We must have been meant to experience it since we only drove past because we changed our route home to avoid a Sierra snowstorm. There happened to be a nearby cache but we had already decided to stop here. We saw a camel as we drove up. There was a concrete Easter Island Māori, Buffalo Bill rail cars, the Christmas express, and a stamp mill. A labyrinth reminds us that silence is golden, life is good, and the law is love. But of course the star was Ryanhenge itself. I would stop anywhere to see a henge structure with an astronomical calendar sundial.

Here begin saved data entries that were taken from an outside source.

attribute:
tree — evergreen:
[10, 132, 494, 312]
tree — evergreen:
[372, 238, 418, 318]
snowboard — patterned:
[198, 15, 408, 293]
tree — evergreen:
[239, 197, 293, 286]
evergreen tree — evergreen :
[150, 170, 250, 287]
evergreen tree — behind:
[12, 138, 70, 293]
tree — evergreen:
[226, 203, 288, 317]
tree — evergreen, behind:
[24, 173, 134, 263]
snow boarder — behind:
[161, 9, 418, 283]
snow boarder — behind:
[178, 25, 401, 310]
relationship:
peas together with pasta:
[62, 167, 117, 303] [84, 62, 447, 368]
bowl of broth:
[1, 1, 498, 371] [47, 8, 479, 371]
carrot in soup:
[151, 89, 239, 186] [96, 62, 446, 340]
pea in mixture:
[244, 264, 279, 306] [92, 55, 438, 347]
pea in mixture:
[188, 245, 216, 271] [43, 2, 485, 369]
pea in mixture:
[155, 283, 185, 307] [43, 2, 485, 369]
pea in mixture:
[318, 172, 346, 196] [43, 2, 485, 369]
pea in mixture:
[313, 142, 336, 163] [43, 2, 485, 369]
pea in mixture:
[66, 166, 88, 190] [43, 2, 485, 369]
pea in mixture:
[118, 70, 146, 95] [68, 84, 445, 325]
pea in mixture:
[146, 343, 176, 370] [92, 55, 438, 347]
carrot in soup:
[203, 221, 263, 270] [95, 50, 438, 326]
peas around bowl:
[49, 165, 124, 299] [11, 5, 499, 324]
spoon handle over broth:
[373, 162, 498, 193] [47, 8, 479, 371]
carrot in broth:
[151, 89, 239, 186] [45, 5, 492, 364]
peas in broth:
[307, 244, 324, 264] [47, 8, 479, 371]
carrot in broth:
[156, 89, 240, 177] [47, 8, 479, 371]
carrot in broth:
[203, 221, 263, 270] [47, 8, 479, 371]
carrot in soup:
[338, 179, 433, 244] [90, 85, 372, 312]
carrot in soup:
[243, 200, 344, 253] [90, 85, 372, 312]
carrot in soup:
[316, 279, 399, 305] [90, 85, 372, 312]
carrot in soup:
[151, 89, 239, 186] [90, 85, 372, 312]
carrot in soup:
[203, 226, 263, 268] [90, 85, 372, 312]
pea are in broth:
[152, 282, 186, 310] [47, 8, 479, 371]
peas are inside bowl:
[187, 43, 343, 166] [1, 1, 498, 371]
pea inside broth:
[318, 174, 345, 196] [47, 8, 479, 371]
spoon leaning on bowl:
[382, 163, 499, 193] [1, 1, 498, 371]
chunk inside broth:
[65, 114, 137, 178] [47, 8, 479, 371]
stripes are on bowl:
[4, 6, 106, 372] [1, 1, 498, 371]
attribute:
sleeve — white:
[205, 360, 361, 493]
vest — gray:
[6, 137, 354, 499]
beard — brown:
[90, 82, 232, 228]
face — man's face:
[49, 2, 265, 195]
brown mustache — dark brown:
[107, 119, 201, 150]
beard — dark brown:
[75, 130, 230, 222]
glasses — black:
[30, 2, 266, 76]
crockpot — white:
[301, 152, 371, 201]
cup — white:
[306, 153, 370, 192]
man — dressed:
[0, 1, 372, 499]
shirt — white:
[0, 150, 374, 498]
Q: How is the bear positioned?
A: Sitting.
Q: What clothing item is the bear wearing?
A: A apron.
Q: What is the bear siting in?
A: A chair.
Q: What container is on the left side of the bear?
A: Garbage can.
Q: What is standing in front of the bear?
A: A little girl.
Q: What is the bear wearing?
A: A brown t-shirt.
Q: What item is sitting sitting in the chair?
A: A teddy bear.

We came up here to visit the City – another earthen monumental work of art meant to last – and find petroglyphs. This was an amazing place to end that portion of our trip. I ended up giving this cache a favorite point just because it happened to be close to the cache. And it should be a must stop for cachers who are going on to the ET Highway, even if it means that there is a little less time for repetitive caching. There are aliens here to help you get in the mood.
I can’t believe no other log mentions it.
Maybe it does not need to be mentioned, since of course there would be aliens here. As we walked up, Aura Raines, the captain of the Clarian Fleet and a friend of cachers all, was dealing with a Gray who was wandering around the henge. Grays typically do not understand the need for clothing but according to the Rio De Janeiro Interstellar Treaty they should respect local customs along those lines. Aura was left with the task of explaining that before the next tourist arrived. She would much prefer to be helping a geocacher in need.
It is like a giant puzzle, but the real mystery would be to know what lies on the other side of it. Euclidian geometry only goes so far.
PostScript
These two henges brought to mind FridgeHenge, a circle of old refrigerators at Santa Fe, New Mexico. It never had a cache and was never quite finished. It eventually was storm damaged and the city removed it. But image what would have happened if cachers had taken it on and started a CIRU (Cache In Refrigerators Up) project there with the entire community?
We need a sense of vision and art. Whether the road trip is done with all electric non-Teslas or future hovercraft using an endless power supply, we will always be roadrunners. But to complete what was written above, without eternal vigilance what we have at our sacred tourist attractions may be lost.